St. Bernard (1090-1153) is an interesting character, and not only because he has a breed of dog named after him.  In 1113, he and 30 other Burgundian youths sought entrance into the Abbey of Citeaux (founded 1098), birthplace of the Cistercians.  Three years later he was sent off to found the third Cistercian Abbey in the Vallée d’Absinthe, Valley of Bitterness; he named this place, instead, Claire Vallée–Clairvaux, on June 25, 1115.

In 1118, 1119, and 1121, Clairvaux founded 3 new abbeys to make room for those taking holy orders within its walls.  The abbey was becoming a force within mediaeval Christendom.  Indeed, during Bernard’s lifetime, some 290 Cistercian monasteries were to be founded.

As Abbot of Clairvaux, St. Bernard was to be a man of influence both in ecclesiastical affairs — helping spur Peter the Venerable on in the reforms at Cluny, for example — and in temporal affairs, defending ecclesiastical rights against those of kings and princes.  He sought to encourage not only monks but bishops, priests, and the laity to live lives of simplicity and holiness rather than the excess often displayed by clergy and the upper classes in the Middle Ages.

He also wrote various works and homilies, including “On the Love of God,” a work which later was to influence the devotional life of a young Augustinian friar named Martin Luther.  Amidst his writings, he also complained about the influx of contemporary music in church.  Apparently, in a lot of churches at this time, people were playing secular instruments in the secular style in sacred space.  Bernard longed for nothing but Gregorian Chant in church.  No doubt in Clairvaux and the other 290 Cistercian monasteries founded in his lifetime, this is what he got.
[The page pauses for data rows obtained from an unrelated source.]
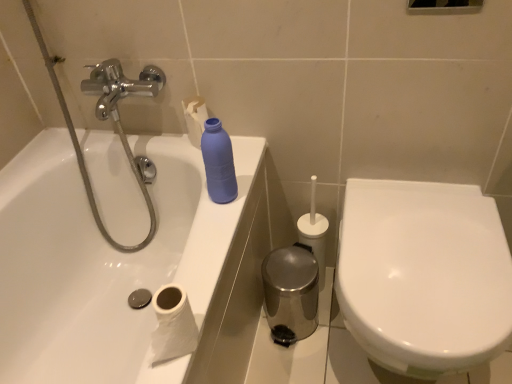
Question: Considering the relative sizes of matte blue plastic bottle at upper center and white paper at lower left in the image provided, is matte blue plastic bottle at upper center wider than white paper at lower left?

Choices:
 (A) yes
 (B) no

Answer: (B)

Question: Is white paper at lower left completely or partially inside matte blue plastic bottle at upper center?

Choices:
 (A) yes
 (B) no

Answer: (B)

Question: Is matte blue plastic bottle at upper center looking in the opposite direction of white paper at lower left?

Choices:
 (A) no
 (B) yes

Answer: (A)

Question: Can you confirm if matte blue plastic bottle at upper center is positioned to the left of white paper at lower left?

Choices:
 (A) no
 (B) yes

Answer: (A)

Question: Can you confirm if matte blue plastic bottle at upper center is taller than white paper at lower left?

Choices:
 (A) yes
 (B) no

Answer: (A)

Question: From the image's perspective, is white paper at lower left located above or below white glossy toilet at right?

Choices:
 (A) below
 (B) above

Answer: (B)

Question: Would you say white paper at lower left is to the left or to the right of white glossy toilet at right in the picture?

Choices:
 (A) right
 (B) left

Answer: (B)

Question: Is white paper at lower left in front of or behind white glossy toilet at right in the image?

Choices:
 (A) front
 (B) behind

Answer: (A)

Question: In terms of width, does white paper at lower left look wider or thinner when compared to white glossy toilet at right?

Choices:
 (A) thin
 (B) wide

Answer: (A)

Question: In terms of size, does matte blue plastic bottle at upper center appear bigger or smaller than white glossy toilet at right?

Choices:
 (A) small
 (B) big

Answer: (A)

Question: From a real-world perspective, is matte blue plastic bottle at upper center physically located above or below white glossy toilet at right?

Choices:
 (A) above
 (B) below

Answer: (A)

Question: Looking at their shapes, would you say matte blue plastic bottle at upper center is wider or thinner than white glossy toilet at right?

Choices:
 (A) wide
 (B) thin

Answer: (B)

Question: Is point (206, 119) positioned closer to the camera than point (509, 286)?

Choices:
 (A) closer
 (B) farther

Answer: (B)

Question: Is white paper at lower left inside or outside of matte blue plastic bottle at upper center?

Choices:
 (A) inside
 (B) outside

Answer: (B)

Question: From the image's perspective, relative to matte blue plastic bottle at upper center, is white paper at lower left above or below?

Choices:
 (A) above
 (B) below

Answer: (B)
Despite all of these virtues, one cannot leave behind St. Bernard without mentioning the less pleasant aspects of his life.  St. Bernard lived during the age of the Crusades.  Now, one could argue that as a political war to reclaim land on behalf of the Eastern Roman Empire and make safe the pilgrimage route to Jerusalem, the First Crusade in the 1090s was as justified as any other mediaeval war.  Unfortunately, during that war, and especially in the years that followed it, the concept of the Crusade as a “holy war”, as something ordained by God, developed.  Muslims were not merely enemies of the West in political terms but were, in fact, the enemies of God and worth killing.
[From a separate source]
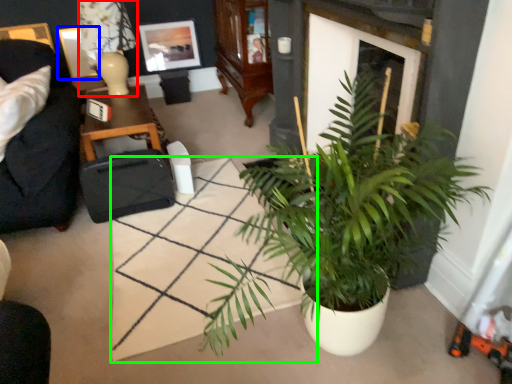
Question: Considering the real-world distances, which object is closest to lamp (highlighted by a red box)? picture frame (highlighted by a blue box) or square (highlighted by a green box).

Choices:
 (A) picture frame
 (B) square

Answer: (A)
St. Bernard of Clairvaux was a man of his day, not just in terms of monastic reform and ascetic zeal.  He helped provide the theological framework for the Crusades and preached the ill-fated Second Crusade (1145-47).  Before St. Bernard, the term miles Christi had referred either to the Christian or, more frequently and specifically, to the monk.  Monks were the soldiers of Christ, fighting demons, praying continually, training through asceticism.  Now, however, Bernard turned the term from the spiritual to the physical; the miles Christi was the Crusader, fighting for Christ against the Muslims (or, as the [somewhat outdated] Catholic Encyclopedia puts it: “Mohammedan tyranny”).

I do not wish to dwell on this aspect of St. Bernard.  However, while we should not seek out only the faults of the saints, we should behold them with both eyes open.  Otherwise, we will write notably naive things like this:

There were thousands of men, generally young, who left society and often a military career to take up the cloistered life.  If to this number one adds the members of some 290 other Cistercian monasteries founded during Bernard’s lifetime, one has some idea of the tremendous peace corps, with tens of thousands of members, taht Bernard helped to establish.  What architect of peace has played such a role in his century or in any other? (Jean Leclercq, quoted by Jonathan Wilson-Hartgove, New Monasticism)

Nevertheless, St. Bernard is worth noting and admiring.  Admirable is his zeal for reforming and founding monasteries as well as the lifestyle of the average Christian.  Admirable as well is his defence of orthodoxy.  Admirable, to be sure, are his many influential works, the orthodoxy of which withstand the centuries even if his Crusade ideology does not.  These many works and sermons have gained him the title “Doctor of the Church.”

His learning and zeal for holy living are to be emulated.  May we live as he does.